Exercise
Pick out each line in the listing below that contains the word "Serie", and copy those lines.

:: Entries provided ::

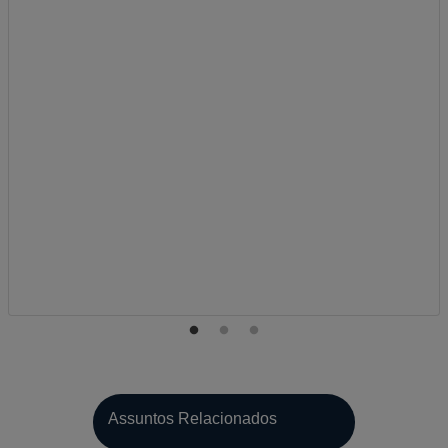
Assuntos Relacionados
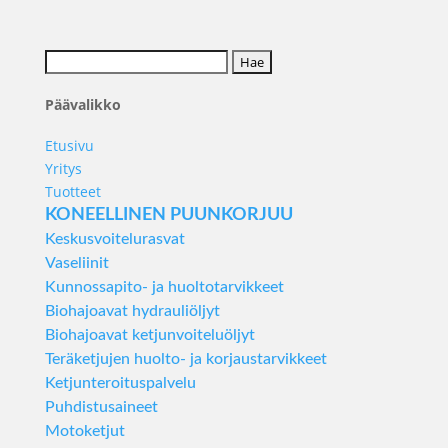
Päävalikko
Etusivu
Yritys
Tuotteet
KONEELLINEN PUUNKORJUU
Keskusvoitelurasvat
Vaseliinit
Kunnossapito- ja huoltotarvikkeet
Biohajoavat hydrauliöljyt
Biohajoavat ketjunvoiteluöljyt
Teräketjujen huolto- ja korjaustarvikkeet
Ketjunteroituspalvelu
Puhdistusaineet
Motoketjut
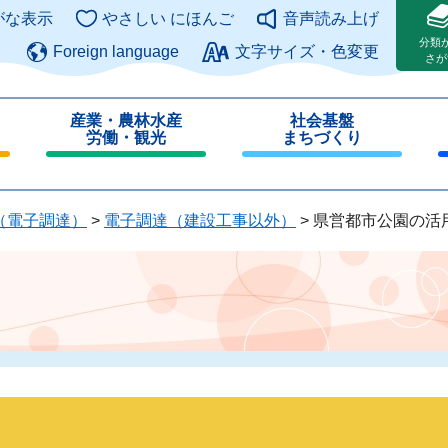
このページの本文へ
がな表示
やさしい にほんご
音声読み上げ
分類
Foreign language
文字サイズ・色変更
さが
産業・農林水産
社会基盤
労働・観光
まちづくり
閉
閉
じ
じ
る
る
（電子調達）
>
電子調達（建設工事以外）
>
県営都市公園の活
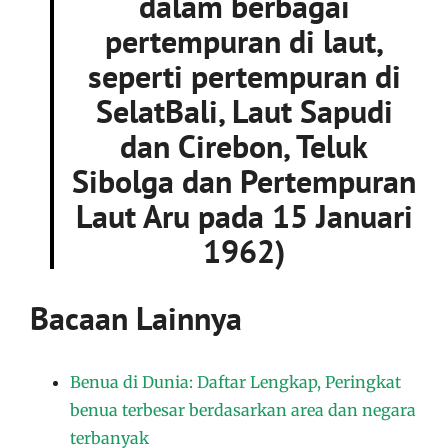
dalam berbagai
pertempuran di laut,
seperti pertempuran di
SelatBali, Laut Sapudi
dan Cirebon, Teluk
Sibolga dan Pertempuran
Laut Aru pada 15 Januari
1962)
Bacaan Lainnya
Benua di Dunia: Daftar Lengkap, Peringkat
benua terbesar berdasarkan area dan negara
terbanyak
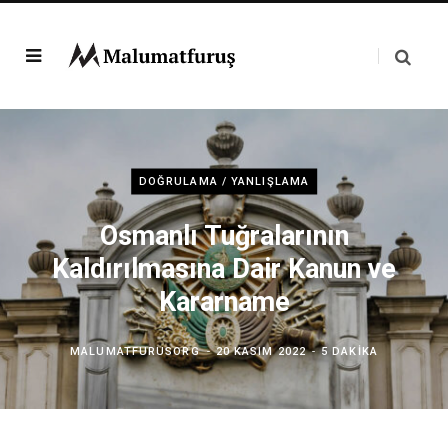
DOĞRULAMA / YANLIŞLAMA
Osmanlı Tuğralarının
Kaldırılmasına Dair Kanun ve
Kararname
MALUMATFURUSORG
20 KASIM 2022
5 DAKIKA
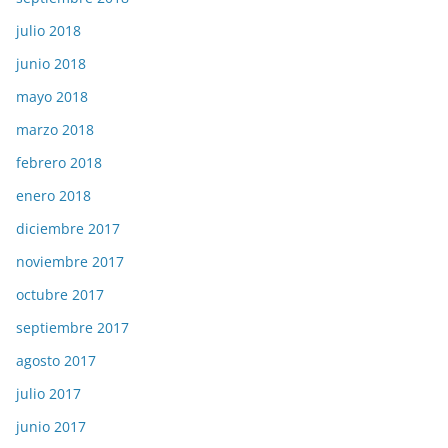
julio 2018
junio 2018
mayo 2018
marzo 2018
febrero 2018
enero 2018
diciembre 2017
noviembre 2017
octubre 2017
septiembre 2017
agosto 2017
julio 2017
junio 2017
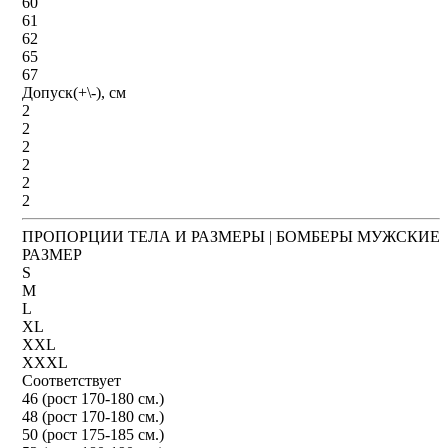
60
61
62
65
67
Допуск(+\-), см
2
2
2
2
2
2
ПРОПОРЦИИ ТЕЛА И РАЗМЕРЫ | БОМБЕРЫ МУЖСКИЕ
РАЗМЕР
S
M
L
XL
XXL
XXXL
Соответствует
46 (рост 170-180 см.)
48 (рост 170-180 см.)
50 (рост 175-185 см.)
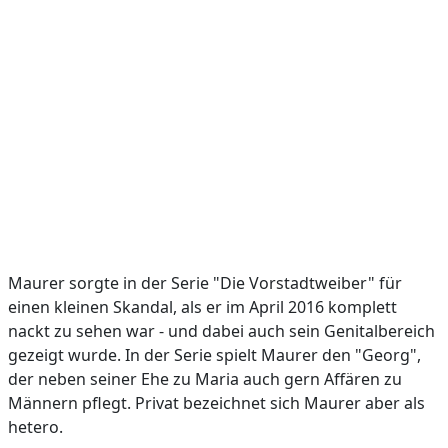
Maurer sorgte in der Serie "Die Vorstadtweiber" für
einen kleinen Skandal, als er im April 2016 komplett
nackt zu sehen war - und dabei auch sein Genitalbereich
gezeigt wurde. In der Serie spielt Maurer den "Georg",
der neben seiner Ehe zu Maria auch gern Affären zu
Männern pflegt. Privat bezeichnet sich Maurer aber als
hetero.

:::
:: Entries provided ::

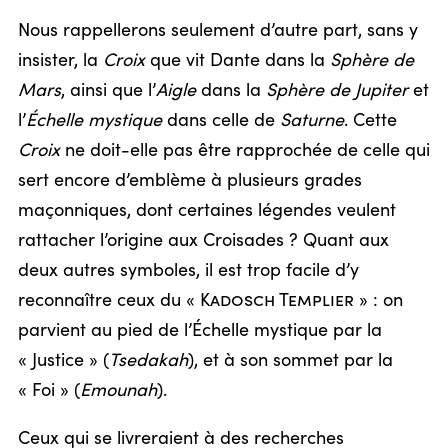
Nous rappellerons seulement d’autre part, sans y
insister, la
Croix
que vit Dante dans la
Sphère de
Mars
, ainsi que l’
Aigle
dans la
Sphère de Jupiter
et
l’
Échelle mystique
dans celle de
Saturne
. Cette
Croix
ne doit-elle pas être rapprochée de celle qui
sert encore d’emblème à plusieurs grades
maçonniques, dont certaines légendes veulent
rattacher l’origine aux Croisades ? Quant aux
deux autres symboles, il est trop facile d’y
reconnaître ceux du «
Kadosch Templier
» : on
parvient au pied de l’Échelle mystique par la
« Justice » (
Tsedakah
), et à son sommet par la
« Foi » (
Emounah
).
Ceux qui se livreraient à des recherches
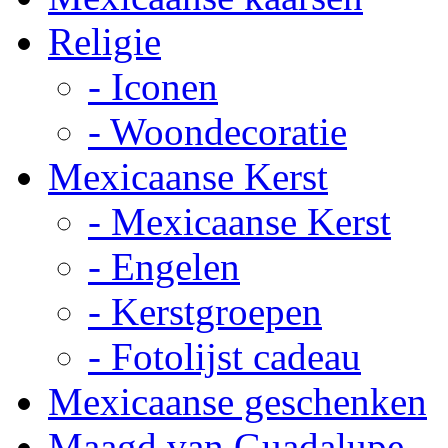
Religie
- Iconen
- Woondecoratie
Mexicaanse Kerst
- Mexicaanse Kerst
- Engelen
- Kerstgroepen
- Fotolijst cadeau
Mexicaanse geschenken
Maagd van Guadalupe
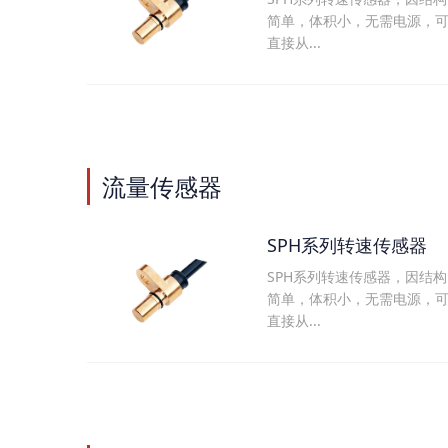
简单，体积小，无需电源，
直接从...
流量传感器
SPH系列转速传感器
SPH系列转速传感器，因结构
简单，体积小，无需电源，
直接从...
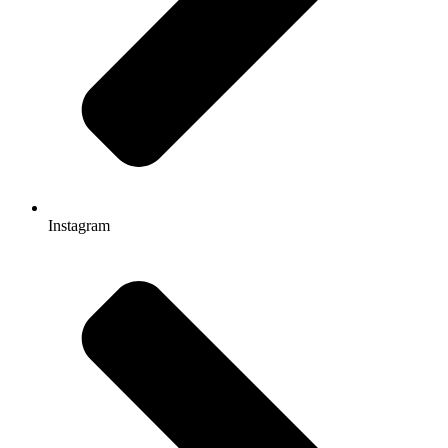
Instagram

:::

Response for this exercise
Maurer sorgte in der Serie "Die Vorstadtweiber" für
gezeigt wurde. In der Serie spielt Maurer den "Georg",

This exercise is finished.